═════ The input

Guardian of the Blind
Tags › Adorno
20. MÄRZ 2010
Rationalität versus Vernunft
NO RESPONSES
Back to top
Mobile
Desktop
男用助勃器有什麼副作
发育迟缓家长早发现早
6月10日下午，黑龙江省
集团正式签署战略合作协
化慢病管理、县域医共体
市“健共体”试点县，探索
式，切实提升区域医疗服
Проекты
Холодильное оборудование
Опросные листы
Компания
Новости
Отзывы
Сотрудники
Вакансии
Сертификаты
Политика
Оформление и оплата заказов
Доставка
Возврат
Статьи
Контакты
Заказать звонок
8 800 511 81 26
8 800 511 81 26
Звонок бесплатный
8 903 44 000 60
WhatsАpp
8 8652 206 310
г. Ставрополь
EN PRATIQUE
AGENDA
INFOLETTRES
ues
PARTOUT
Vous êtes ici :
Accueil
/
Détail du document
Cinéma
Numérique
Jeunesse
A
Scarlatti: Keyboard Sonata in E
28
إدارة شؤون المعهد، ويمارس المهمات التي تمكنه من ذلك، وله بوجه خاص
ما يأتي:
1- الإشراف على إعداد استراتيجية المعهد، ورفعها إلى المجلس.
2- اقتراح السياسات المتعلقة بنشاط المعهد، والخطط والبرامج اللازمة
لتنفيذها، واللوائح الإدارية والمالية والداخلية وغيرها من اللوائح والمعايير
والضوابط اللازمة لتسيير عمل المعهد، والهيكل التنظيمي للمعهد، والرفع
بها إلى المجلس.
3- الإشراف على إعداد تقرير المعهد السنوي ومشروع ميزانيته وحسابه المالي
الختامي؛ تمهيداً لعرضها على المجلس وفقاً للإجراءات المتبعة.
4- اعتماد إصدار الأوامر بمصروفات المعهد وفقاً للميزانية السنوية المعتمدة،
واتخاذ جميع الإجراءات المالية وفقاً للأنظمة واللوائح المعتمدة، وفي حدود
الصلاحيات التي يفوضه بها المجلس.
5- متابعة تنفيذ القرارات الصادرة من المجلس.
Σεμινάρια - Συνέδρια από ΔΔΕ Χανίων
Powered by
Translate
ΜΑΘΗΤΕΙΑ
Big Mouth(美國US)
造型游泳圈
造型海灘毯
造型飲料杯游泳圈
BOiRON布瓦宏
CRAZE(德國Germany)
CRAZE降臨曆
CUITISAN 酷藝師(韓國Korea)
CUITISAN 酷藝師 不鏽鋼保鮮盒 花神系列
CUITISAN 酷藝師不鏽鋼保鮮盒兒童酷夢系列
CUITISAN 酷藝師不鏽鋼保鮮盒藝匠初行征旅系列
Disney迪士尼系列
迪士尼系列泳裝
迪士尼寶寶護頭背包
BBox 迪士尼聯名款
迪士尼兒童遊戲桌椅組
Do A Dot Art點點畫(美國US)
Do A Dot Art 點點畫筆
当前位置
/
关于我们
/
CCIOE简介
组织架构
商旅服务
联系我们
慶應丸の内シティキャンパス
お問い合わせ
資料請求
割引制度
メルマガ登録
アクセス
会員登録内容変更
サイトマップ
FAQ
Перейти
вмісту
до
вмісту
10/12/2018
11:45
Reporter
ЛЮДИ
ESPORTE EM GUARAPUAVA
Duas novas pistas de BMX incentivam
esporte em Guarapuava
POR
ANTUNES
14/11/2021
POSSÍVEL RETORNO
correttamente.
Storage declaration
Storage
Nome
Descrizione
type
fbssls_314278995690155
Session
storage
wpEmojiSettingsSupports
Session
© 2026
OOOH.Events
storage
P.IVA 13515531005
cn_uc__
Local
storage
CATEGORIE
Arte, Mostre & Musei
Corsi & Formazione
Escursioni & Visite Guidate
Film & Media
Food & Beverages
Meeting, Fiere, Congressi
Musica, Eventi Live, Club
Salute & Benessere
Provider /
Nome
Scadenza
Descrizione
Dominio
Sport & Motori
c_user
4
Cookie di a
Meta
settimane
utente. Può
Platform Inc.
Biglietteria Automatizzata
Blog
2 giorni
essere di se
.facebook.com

══════════

### Problem to solve:
The required output is the whole listing, printed again exactly.

### Answer to this problem:
Guardian of the Blind
Tags › Adorno
20. MÄRZ 2010
Rationalität versus Vernunft
NO RESPONSES
Back to top
Mobile
Desktop
男用助勃器有什麼副作
发育迟缓家长早发现早
6月10日下午，黑龙江省
集团正式签署战略合作协
化慢病管理、县域医共体
市“健共体”试点县，探索
式，切实提升区域医疗服
Проекты
Холодильное оборудование
Опросные листы
Компания
Новости
Отзывы
Сотрудники
Вакансии
Сертификаты
Политика
Оформление и оплата заказов
Доставка
Возврат
Статьи
Контакты
Заказать звонок
8 800 511 81 26
8 800 511 81 26
Звонок бесплатный
8 903 44 000 60
WhatsАpp
8 8652 206 310
г. Ставрополь
EN PRATIQUE
AGENDA
INFOLETTRES
ues
PARTOUT
Vous êtes ici :
Accueil
/
Détail du document
Cinéma
Numérique
Jeunesse
A
Scarlatti: Keyboard Sonata in E
28
إدارة شؤون المعهد، ويمارس المهمات التي تمكنه من ذلك، وله بوجه خاص
ما يأتي:
1- الإشراف على إعداد استراتيجية المعهد، ورفعها إلى المجلس.
2- اقتراح السياسات المتعلقة بنشاط المعهد، والخطط والبرامج اللازمة
لتنفيذها، واللوائح الإدارية والمالية والداخلية وغيرها من اللوائح والمعايير
والضوابط اللازمة لتسيير عمل المعهد، والهيكل التنظيمي للمعهد، والرفع
بها إلى المجلس.
3- الإشراف على إعداد تقرير المعهد السنوي ومشروع ميزانيته وحسابه المالي
الختامي؛ تمهيداً لعرضها على المجلس وفقاً للإجراءات المتبعة.
4- اعتماد إصدار الأوامر بمصروفات المعهد وفقاً للميزانية السنوية المعتمدة،
واتخاذ جميع الإجراءات المالية وفقاً للأنظمة واللوائح المعتمدة، وفي حدود
الصلاحيات التي يفوضه بها المجلس.
5- متابعة تنفيذ القرارات الصادرة من المجلس.
Σεμινάρια - Συνέδρια από ΔΔΕ Χανίων
Powered by
Translate
ΜΑΘΗΤΕΙΑ
Big Mouth(美國US)
造型游泳圈
造型海灘毯
造型飲料杯游泳圈
BOiRON布瓦宏
CRAZE(德國Germany)
CRAZE降臨曆
CUITISAN 酷藝師(韓國Korea)
CUITISAN 酷藝師 不鏽鋼保鮮盒 花神系列
CUITISAN 酷藝師不鏽鋼保鮮盒兒童酷夢系列
CUITISAN 酷藝師不鏽鋼保鮮盒藝匠初行征旅系列
Disney迪士尼系列
迪士尼系列泳裝
迪士尼寶寶護頭背包
BBox 迪士尼聯名款
迪士尼兒童遊戲桌椅組
Do A Dot Art點點畫(美國US)
Do A Dot Art 點點畫筆
当前位置
/
关于我们
/
CCIOE简介
组织架构
商旅服务
联系我们
慶應丸の内シティキャンパス
お問い合わせ
資料請求
割引制度
メルマガ登録
アクセス
会員登録内容変更
サイトマップ
FAQ
Перейти
вмісту
до
вмісту
10/12/2018
11:45
Reporter
ЛЮДИ
ESPORTE EM GUARAPUAVA
Duas novas pistas de BMX incentivam
esporte em Guarapuava
POR
ANTUNES
14/11/2021
POSSÍVEL RETORNO
correttamente.
Storage declaration
Storage
Nome
Descrizione
type
fbssls_314278995690155
Session
storage
wpEmojiSettingsSupports
Session
© 2026
OOOH.Events
storage
P.IVA 13515531005
cn_uc__
Local
storage
CATEGORIE
Arte, Mostre & Musei
Corsi & Formazione
Escursioni & Visite Guidate
Film & Media
Food & Beverages
Meeting, Fiere, Congressi
Musica, Eventi Live, Club
Salute & Benessere
Provider /
Nome
Scadenza
Descrizione
Dominio
Sport & Motori
c_user
4
Cookie di a
Meta
settimane
utente. Può
Platform Inc.
Biglietteria Automatizzata
Blog
2 giorni
essere di se
.facebook.com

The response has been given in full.